# Collected data entries
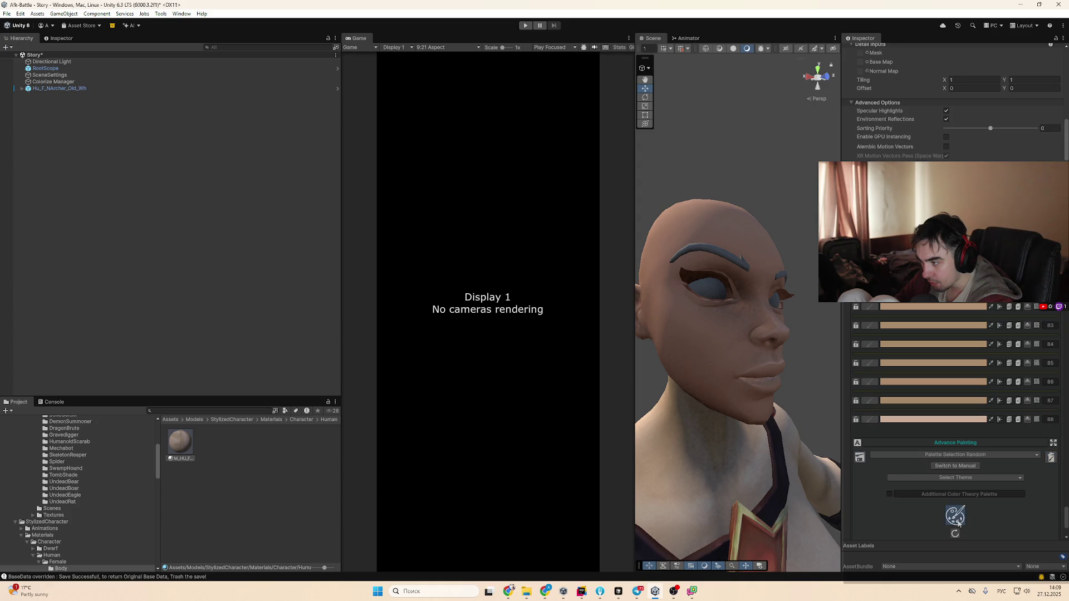
mouse_move(1066, 518)
mouse_down()
mouse_move(1063, 437)
mouse_move(929, 406)
mouse_up()
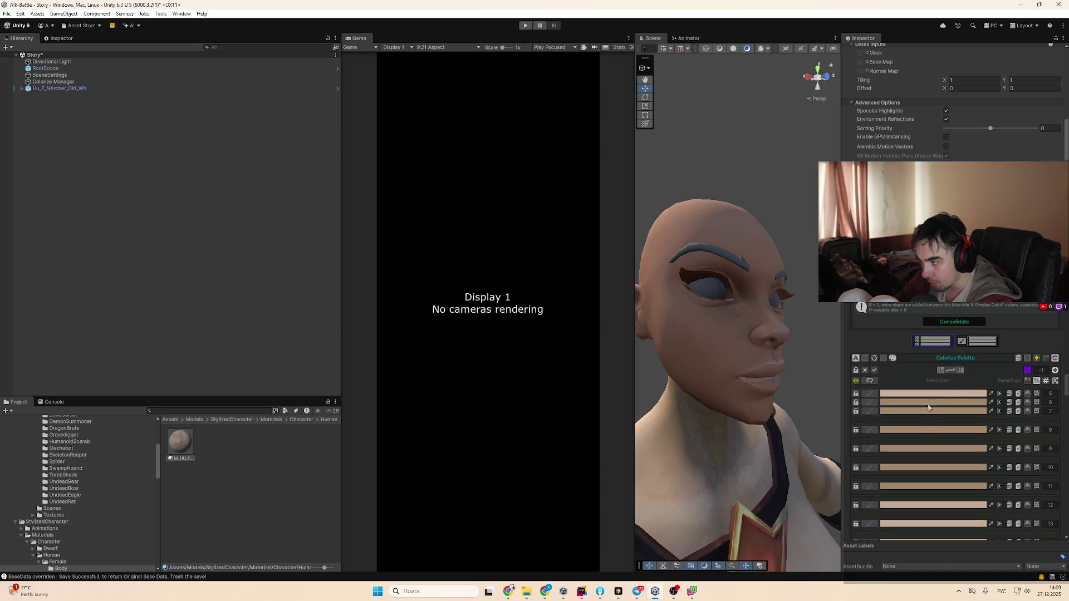
click(911, 411)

# Task description
Exactly reproduce the entries above, minus the pictures.

# Output of the exercise
mouse_move(1066, 518)
mouse_down()
mouse_move(1063, 437)
mouse_move(929, 406)
mouse_up()
click(911, 411)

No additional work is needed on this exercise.